══ Data for processing ══
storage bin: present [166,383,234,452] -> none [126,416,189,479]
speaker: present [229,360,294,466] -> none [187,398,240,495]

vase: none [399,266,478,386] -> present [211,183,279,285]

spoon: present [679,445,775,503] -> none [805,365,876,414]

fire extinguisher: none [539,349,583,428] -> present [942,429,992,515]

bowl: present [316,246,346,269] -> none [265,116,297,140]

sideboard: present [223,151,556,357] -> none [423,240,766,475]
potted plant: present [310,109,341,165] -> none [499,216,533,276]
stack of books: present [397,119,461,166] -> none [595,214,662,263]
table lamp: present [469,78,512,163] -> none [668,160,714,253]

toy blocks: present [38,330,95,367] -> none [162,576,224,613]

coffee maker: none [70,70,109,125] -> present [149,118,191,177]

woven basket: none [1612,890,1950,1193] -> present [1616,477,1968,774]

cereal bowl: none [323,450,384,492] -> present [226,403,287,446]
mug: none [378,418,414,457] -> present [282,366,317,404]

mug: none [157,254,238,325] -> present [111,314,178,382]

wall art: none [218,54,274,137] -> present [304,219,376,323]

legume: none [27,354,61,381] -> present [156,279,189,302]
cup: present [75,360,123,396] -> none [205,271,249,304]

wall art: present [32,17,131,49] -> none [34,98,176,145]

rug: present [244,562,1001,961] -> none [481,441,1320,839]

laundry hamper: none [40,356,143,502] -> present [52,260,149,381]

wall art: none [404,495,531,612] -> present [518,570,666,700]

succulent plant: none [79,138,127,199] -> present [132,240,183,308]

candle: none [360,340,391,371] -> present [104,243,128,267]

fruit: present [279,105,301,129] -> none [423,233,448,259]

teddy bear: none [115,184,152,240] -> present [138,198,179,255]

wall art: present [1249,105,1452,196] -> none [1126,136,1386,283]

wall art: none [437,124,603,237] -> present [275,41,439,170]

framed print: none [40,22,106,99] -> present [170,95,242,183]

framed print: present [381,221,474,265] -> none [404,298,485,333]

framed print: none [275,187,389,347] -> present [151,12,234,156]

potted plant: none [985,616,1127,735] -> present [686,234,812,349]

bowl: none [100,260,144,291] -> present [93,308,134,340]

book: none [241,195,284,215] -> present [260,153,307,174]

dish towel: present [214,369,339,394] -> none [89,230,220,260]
═══
→ **Problem requirements**: Locate the word "wall" in the records above, and return each line that has it.

→ **Written response**:
wall art: none [218,54,274,137] -> present [304,219,376,323]
wall art: present [32,17,131,49] -> none [34,98,176,145]
wall art: none [404,495,531,612] -> present [518,570,666,700]
wall art: present [1249,105,1452,196] -> none [1126,136,1386,283]
wall art: none [437,124,603,237] -> present [275,41,439,170]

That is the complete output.